Baykala hem kel hem fodul dedi
Abone olKaset tartışmalarına katılan AK Parti Genel Başkan Yardımcısı Hüseyin Çelik'in sözleri Baykal'ı çok kızdıracak.
AK Parti Genel Başkan Yardımcısı Hüseyin Çelik, eski CHP Genel Başkanı Deniz Baykal'ın,
kendisine ait olduğu iddia edilen görüntülerin ardından takındığı
tutumu eleştirdi.
KAHRAMAN EDASIYLA DOLAŞMASIN
Çelik ''Şayet kendisine izafe edilenler doğruysa, bunun
utanç ve mahcubiyetiyle hem kel hem de fodul tavrı içerisinde
olmamalı ve bir kahraman edasıyla ortalıkta dolaşmamalı''
dedi.
Çelik, AK PArti Genel Merkezi'nde
düzenlediği basın toplantısında, Baykal'ın, istifasına neden olan
görüntülerle ilgili düzenlediği basın toplantısında ''kendisine
komplo kurulduğunu'' söylediğini ve ''Hükümet ile Başbakan Recep
Tayyip Erdoğan'ı suçladığını'' anımsattı.
Olayın duyulmasından sonra Başbakan Erdoğan'ın, kendisinden
beklenen hassasiyet ve nezaketle ''hem görüntülerin yayından
kaldırılması hem de olayın hiçbir zeminde dillendirilmemesi''
yönünde ilgili bakan ve parti yöneticilerine talimat verdiğini
hatırlatan Çelik, ''Hal ve
gerçek bu iken Sayın Baykal, 'iktidar zirvesinin bilgisi ve onayı'
olmadan bunun olamayacağını söyleme bedbahtlığına
düşmüştür'' dedi.
''BAYKAL, MAĞDUR VE MAZLUM ROLÜ OYNAMAYI TERCİH
ETMİŞTİR''
Başbakan Erdoğan'ın da Baykal'ın bu iddialarını ''ahlaksız bir
iftira'' olarak nitelediğini ve Baykal'dan elinde bilgi veya belge
varsa bunları savcılığa vermesini istediğini söyleyen Çelik, şöyle konuştu:
''Sayın Baykal, bunu yapacağına Cumhuriyet Savcısının kendi
bilgisine başvurmasını bile reddetmiş, gerçeğin ortaya çıkması
yönünde çaba harcayacağına mağdur ve mazlum rolü oynamayı tercih
etmiştir.
Elbette dedikodular üreterek, komplolar hazırlayarak, montajlı
görüntüler icat ederek insanların haysiyet ve onurları ile oynamak,
onların aile şerefine leke sürmek ve kişilerin iffetine kara çalmak
hukuken suç, dinen günah, ahlaken ayıp, örfen ise namertliklerin en
büyüğüdür.
Böyle bir haksızlığa uğramış kişi veya kişiler kim olursa olsunlar
yanlarında hem devletlerini hem de insaf ve vicdan sahiplerini
bulma hakkına sahiptirler.
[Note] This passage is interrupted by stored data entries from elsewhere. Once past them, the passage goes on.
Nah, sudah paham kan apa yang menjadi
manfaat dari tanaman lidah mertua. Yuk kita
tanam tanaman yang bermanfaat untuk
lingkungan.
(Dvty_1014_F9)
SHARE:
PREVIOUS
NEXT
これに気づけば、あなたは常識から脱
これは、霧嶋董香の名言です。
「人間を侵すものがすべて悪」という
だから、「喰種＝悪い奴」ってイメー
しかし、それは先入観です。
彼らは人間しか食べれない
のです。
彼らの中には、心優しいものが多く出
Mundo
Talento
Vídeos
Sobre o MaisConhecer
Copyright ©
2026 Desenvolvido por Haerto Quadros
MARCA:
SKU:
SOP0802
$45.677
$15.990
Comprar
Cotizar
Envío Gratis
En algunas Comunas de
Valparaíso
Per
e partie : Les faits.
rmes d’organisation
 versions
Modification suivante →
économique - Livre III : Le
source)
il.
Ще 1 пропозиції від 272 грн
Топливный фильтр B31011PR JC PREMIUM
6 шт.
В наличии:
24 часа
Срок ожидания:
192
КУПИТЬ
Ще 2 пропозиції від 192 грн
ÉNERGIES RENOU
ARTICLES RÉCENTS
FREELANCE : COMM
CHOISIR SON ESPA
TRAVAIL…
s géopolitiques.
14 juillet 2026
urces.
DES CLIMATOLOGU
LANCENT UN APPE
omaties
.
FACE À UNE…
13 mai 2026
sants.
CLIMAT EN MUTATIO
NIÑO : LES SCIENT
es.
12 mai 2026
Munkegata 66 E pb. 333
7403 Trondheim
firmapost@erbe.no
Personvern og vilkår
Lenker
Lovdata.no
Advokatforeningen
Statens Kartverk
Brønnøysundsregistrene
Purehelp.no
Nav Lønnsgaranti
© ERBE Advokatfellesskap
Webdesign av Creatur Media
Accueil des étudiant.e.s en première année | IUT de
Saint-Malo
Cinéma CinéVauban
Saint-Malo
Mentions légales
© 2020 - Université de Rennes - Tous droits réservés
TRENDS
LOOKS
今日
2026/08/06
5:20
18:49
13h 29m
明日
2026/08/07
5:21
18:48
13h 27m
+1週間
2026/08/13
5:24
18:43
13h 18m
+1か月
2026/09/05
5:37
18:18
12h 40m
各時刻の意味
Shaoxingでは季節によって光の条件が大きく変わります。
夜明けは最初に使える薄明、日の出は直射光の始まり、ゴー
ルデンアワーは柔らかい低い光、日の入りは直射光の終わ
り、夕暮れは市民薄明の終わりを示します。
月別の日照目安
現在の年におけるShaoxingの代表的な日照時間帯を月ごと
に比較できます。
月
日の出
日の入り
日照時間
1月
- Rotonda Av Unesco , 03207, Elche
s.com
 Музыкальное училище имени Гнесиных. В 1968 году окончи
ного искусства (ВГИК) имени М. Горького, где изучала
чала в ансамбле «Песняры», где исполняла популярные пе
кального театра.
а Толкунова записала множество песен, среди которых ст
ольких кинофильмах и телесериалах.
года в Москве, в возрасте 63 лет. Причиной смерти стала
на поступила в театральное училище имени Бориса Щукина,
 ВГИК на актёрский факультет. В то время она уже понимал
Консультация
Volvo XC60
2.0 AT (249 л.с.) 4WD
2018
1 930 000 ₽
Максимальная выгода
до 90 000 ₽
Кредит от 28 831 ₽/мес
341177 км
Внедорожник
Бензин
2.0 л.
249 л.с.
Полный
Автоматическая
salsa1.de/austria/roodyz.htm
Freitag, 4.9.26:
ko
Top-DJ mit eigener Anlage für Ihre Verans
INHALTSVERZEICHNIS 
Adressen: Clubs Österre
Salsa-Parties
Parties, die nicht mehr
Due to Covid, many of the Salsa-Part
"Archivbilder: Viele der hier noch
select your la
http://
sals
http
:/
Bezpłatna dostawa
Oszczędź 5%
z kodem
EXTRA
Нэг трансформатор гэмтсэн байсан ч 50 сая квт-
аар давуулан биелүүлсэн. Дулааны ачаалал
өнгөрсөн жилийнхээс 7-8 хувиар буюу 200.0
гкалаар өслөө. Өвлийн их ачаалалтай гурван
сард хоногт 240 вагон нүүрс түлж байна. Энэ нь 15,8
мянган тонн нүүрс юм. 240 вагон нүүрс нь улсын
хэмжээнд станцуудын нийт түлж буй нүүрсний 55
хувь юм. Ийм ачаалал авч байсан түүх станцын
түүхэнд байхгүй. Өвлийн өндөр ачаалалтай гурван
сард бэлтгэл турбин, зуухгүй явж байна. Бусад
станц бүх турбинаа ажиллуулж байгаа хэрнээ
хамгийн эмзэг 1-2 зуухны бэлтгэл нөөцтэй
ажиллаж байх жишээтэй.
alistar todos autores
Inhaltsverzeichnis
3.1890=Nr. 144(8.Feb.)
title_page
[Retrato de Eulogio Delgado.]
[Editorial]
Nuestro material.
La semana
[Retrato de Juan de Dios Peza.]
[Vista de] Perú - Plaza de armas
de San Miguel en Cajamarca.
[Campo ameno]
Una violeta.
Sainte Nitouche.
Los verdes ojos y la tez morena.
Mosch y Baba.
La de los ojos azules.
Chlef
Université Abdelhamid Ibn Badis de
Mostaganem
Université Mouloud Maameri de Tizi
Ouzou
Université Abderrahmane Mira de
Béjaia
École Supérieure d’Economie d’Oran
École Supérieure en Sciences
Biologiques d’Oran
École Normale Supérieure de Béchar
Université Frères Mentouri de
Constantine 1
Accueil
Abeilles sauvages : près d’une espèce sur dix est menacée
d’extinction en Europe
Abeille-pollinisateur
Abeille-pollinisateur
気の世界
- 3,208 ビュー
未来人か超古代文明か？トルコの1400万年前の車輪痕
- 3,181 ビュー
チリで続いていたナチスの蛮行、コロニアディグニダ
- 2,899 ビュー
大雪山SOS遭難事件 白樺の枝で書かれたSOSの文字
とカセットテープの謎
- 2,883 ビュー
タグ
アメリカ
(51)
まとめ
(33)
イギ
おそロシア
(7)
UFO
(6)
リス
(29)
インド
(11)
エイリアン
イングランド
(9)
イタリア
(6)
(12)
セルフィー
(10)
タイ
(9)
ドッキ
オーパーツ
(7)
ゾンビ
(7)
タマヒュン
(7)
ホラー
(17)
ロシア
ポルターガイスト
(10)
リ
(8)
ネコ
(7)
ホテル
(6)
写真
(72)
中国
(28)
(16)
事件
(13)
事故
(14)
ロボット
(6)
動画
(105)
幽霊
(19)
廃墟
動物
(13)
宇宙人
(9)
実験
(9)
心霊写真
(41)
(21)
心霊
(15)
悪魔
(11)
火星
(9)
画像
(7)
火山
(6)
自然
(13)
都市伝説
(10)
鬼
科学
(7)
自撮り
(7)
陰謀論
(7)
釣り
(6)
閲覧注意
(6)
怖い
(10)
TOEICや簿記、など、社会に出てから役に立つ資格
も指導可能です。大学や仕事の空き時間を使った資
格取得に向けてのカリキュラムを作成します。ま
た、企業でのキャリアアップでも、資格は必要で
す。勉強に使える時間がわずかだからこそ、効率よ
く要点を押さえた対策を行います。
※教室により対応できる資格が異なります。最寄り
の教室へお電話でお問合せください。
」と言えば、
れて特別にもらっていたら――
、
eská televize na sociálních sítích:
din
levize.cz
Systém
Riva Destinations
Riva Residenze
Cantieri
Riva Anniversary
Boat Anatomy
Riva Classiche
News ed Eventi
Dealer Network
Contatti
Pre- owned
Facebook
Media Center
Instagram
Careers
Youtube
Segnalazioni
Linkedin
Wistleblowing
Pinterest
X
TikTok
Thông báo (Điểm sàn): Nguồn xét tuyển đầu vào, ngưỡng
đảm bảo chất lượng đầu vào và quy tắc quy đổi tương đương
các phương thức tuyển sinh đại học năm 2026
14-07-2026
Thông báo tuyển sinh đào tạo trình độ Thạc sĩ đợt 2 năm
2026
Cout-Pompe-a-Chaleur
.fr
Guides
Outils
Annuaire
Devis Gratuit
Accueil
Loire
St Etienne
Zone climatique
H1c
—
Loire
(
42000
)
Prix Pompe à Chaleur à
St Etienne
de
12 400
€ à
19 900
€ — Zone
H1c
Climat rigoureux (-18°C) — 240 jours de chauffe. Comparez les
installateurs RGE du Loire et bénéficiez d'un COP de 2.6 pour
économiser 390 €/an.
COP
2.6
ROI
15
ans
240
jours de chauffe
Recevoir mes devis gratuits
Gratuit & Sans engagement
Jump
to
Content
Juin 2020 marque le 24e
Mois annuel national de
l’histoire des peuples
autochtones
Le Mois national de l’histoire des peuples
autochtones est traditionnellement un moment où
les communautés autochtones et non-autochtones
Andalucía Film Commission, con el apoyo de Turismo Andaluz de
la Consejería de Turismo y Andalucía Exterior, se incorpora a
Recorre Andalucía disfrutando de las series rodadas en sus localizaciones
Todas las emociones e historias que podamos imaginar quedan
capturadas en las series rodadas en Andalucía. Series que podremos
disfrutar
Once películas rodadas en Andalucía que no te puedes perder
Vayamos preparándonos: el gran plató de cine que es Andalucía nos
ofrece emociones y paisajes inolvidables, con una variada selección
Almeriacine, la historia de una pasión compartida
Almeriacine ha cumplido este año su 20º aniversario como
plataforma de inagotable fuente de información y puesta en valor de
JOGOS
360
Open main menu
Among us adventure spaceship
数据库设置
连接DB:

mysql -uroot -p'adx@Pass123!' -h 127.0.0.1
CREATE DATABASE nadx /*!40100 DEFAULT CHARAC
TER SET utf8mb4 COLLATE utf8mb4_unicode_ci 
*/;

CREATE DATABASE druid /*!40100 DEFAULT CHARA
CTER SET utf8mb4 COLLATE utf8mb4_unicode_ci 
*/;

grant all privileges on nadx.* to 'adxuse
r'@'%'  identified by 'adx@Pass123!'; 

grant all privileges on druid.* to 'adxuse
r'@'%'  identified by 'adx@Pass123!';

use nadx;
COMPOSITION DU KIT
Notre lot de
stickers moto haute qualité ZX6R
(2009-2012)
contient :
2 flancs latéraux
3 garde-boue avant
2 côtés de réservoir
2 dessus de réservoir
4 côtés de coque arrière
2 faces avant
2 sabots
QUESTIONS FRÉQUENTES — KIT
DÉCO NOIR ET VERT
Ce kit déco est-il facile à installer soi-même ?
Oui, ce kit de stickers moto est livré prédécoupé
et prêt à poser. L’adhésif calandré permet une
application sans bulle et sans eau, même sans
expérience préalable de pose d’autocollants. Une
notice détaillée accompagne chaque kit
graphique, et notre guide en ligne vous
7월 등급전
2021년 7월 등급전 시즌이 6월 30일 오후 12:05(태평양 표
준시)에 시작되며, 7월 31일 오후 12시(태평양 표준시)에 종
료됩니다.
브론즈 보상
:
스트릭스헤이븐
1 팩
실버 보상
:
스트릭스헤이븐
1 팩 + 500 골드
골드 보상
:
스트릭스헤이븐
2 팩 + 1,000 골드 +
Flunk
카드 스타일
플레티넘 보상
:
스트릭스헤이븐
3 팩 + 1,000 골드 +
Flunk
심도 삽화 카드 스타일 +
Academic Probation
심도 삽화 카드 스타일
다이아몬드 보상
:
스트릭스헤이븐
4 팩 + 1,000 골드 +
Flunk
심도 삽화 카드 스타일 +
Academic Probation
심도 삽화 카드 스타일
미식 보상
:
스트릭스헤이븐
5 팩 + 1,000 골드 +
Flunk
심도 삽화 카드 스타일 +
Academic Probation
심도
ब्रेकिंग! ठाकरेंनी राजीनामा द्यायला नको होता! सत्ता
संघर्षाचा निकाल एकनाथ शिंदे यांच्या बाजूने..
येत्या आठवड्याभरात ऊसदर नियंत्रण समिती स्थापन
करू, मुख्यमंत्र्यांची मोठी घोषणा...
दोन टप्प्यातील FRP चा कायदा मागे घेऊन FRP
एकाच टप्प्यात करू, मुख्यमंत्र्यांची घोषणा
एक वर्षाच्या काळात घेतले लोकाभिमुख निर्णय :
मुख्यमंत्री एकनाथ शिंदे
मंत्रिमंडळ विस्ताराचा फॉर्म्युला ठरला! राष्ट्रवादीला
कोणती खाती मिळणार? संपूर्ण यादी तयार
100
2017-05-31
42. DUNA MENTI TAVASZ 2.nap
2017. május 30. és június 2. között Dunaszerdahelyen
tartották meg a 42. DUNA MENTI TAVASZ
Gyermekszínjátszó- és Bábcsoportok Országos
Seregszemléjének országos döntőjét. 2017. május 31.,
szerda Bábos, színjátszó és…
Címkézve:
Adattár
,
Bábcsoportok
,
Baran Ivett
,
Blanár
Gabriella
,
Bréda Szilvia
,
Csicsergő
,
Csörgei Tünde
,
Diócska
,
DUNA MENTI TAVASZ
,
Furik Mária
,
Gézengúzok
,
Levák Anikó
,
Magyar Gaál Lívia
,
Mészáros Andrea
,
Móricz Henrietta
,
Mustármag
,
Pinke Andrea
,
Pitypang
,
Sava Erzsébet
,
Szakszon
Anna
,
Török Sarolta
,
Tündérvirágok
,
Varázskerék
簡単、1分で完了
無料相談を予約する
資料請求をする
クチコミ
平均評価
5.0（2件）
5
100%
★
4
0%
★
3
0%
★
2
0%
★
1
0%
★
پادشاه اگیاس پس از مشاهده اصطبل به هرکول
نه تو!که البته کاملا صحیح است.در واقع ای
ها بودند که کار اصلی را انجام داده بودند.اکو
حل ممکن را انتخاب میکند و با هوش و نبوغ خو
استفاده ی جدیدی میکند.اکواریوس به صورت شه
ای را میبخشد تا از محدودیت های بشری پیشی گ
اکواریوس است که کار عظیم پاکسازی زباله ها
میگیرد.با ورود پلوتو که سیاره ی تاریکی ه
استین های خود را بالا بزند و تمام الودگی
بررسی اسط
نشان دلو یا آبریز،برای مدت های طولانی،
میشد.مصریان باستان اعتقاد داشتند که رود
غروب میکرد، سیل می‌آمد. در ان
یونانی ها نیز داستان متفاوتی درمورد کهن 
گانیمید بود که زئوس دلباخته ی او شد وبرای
Ne var ki, Sayın Baykal kendisi
ile ilgili olarak ortaya sürülen görüntülere konu olan olayı
yalanlamamış, bunun yerine kendisine komplo kurulduğu ve bunun
arkasında iktidarın olduğu iftirasına sığınmıştır.''
Çelik, Baykal'ın kendisine bir
haksızlık yapıldığına inanması halinde devletten, Hükümetten usulü
dairesinde ve uygun bir dille gereğinin yapılmasını her vatandaş
gibi isteyebileceğini ifade ederek, ''Ancak bunun yolu, bu
kirli olayın ve teşhirciliğin içine iktidarı çekmek değildir. Kendi
üzerine yapışan veya yapıştırılan pisliği iktidara da bulaştırma
çabası, musibet anında ortak arama zavallılığından başka bir şey
değildir'' dedi.
Türkiye'de, ''internet ortamından şahsı, hükümeti ve
partisiyle ilgili kara propaganda yapmak amacıyla en fazla site
açılan liderin Başbakan Erdoğan olduğunu'' bildiren
Çelik, sanal alemdeki bu sıkıntının
da sadece Türkiye'ye mahsus bir sıkıntı olmadığını kaydetti.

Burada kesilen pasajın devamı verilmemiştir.